L’intensification et la multiplication des crises ont alors fait régresser son développement. Il ne parlait plus, ne marchait plus et sa croissance avait cessé, explique sa maman.

Une seule solution s’offrait alors aux parents: sacrifier la partie «défectueuse» du cerveau de leur enfant.

«Au départ, on était réticents parce que le niveau des crises n’était pas encore très élevé et que c’était une grosse décision à prendre. Mais quand ton enfant ne peut plus dormir ou manger, tu réalises que tu n’as plus le choix et tu veux l’opération», soutient Mme Paquet.

Isoler le problème

À l’aide de tests et d’imagerie cérébrale, le neurologue de l’Hôpital Sainte-Justine, le Dr Lionel Carmant, a donc identifié la région précise du cerveau qui causait le problème dans le but de la «débrancher».

«Il fallait l’isoler pour qu’elle puisse continuer à décharger de façon anormale, sans toutefois affecter le reste du cerveau. Sinon, le développement normal n’aurait pas pu se faire», a expliqué le Dr Carmant.

Même si Jules a perdu l’usage de 25 % de son cerveau avec la chirurgie qu’il a subie il y a 12 mois, les conséquences sont relativement minimes.

«Il a perdu son champ visuel gauche, mais comme il est très jeune, il s’est habitué. On avait quelques craintes, mais je l’ai vu se cogner une seule fois sur le coin d’un mur. Il a déjà trouvé des stratégies pour s’adapter», mentionne Mme Paquet.

Elle ajoute que puisque son fils ne pouvait pas vraiment communiquer avant l’opération, celle-ci a peut-être même amélioré sa vision.

«Quand il s’est réveillé, il s’est mis à pointer tout ce qu’il voyait. Il n’avait jamais fait ça avant», précise sa mère.

Rattraper le temps perdu

Jules n’a pas connu d’épisode de crise depuis près d’un an et il ne prend plus qu’un seul médicament de façon préventive.

Il a aussi rattrapé le retard sur le plan de la motricité, mais il a encore beaucoup de travail devant lui.

«Il doit apprendre à communiquer, car il n’est pas habitué d’être avec d’autres gens. Il commencera bientôt la garderie et voit une orthophoniste, car c’est un peu plus difficile avec le langage», note Mme Paquet.

Intervenir le plus tôt possible

Le Dr Lionel Carmant a opéré le petit Jules.
Photo Agence QMI, ÉRIC MYRE
Le Dr Lionel Carmant a opéré le petit Jules.

Si le petit Jules Sabourin a pu subir l’intervention qui a mis fin à ses crises d’épilepsie, c’est parce que le problème a été détecté très rapidement par l’équipe du Centre intégré du réseau en neuro-développement de l’enfant de l’Hôpital Sainte-Justine (CIRENE).

Plus la prise en charge se fait tôt, moins les conséquences sont graves sur le développement de l’enfant.
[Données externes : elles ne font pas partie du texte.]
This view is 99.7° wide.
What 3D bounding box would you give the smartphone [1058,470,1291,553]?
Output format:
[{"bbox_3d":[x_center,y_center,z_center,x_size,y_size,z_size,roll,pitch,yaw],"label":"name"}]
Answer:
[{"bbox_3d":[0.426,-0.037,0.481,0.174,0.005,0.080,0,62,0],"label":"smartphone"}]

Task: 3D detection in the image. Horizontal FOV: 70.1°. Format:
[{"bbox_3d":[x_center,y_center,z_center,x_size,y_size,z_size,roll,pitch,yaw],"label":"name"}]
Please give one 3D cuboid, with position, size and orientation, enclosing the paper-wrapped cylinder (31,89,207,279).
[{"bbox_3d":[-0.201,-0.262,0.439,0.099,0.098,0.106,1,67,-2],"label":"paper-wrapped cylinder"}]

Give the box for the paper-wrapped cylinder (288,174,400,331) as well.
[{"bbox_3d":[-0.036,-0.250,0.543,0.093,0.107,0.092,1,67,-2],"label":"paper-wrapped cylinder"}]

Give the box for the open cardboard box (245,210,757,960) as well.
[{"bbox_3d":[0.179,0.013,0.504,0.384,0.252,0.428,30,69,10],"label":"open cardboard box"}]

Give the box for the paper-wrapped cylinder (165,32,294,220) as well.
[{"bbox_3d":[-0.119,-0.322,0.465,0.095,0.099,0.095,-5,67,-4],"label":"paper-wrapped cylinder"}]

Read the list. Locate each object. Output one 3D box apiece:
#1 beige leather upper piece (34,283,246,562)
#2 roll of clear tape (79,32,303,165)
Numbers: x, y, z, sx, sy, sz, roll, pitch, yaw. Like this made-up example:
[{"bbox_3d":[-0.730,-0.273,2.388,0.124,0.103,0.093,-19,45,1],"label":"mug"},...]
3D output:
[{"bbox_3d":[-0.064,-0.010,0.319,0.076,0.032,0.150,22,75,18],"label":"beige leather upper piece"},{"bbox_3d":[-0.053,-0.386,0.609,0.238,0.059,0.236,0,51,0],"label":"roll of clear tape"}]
C’est pourquoi le but du programme est d’intervenir le plus vite possible.

«On vise un dépistage vers l’âge de deux ans, car si c’est fait au moment où l’enfant entre à l’école, il est un peu trop tard pour intervenir», a expliqué le Dr Lionel Carmant, qui a opéré le garçon alors qu’il avait 15 mois.

L’Hôpital Sainte-Justine ne sera plus la seule à compter sur le système de dépistage des troubles de développement, puisqu’il sera aussi accessible dans quatre CLSC de Montréal au cours de l’année. On espère aussi le rendre disponible à la grandeur de la province dès que possible.

Le mois des Câlins

Le CIRENE a été financé notamment grâce à la campagne «Le mois des câlins», dont le coup d’envoi de la 10e édition a eu lieu hier.

Cette année, l’objectif est d’atteindre le cap des 3 M$ amassés grâce à la vente des embellisseurs de lèvres «Rose Câlin» de Clarins, offerts chez Jean Coutu jusqu’au 25 février.

Pour chaque unité vendue, 10 $ seront remis à la Fondation CHU Sainte-Justine.